As per Arndt & Engeln, 2008, driver’s acceptance in the case of a support system is difficult to find a definition for acceptance that is standard enough to fit all purposes and disciplines. According to Regan, Mitsopoulos, Haworth, & Young (2002),
“While everyone seems to know what acceptability is, and all agree that acceptability is important, there is no consistency across studies as to what ‘acceptability’ is and how to measure it”.
Acceptance research is a major problem in this field as it derives from the mixture of attitude and behavior aspects as per Anstadt, 1994. According to Franken (2007), the decision of accepting a system can be defined depending on attitudinal acceptance due to the experience and emotions in association with the system.
The acceptance defined as per Kollmann (1999) is beyond its formation of affective and cognitive attitude and an act of intention. Usually, the acceptance is manifested in the specific acquisition or product usage.
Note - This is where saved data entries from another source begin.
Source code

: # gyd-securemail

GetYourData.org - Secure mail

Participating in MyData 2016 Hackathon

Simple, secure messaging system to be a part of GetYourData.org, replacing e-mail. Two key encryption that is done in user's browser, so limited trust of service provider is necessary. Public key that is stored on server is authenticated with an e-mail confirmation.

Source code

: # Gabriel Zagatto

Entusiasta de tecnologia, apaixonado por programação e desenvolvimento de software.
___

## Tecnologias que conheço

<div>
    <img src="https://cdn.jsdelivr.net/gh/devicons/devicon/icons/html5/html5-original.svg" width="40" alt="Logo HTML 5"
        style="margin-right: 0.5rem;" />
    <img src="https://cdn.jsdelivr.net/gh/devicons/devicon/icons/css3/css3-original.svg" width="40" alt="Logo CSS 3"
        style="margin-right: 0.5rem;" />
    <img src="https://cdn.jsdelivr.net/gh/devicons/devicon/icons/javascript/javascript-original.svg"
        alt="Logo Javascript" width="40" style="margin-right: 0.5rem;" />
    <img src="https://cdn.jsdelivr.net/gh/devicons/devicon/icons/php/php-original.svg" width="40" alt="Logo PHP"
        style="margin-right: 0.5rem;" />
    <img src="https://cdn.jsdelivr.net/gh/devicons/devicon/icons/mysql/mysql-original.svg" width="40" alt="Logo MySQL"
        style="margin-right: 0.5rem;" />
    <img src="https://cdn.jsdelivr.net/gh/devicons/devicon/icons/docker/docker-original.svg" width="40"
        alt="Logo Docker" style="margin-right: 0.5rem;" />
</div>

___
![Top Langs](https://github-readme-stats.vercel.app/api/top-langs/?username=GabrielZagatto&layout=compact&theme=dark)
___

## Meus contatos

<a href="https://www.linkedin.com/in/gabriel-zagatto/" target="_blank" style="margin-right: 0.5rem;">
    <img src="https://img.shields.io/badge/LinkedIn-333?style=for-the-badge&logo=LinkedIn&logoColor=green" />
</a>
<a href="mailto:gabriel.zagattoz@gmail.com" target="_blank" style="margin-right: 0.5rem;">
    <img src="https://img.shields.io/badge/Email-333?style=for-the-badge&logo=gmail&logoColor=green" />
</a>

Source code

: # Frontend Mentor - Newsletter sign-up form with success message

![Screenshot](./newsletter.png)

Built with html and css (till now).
Furthermore, the context of the Driver Assistance System as per Arndt (2004), asserted the connection of the affective and cognitive assessment with an actual adoption and system used to define the acceptance of the Driver Assistance System. As per Adell, 2009, acceptance of Driver Assistance System is defined as:
“The degree to which an individual intends to use a system and, when available, to incorporate the system in his/her driving.”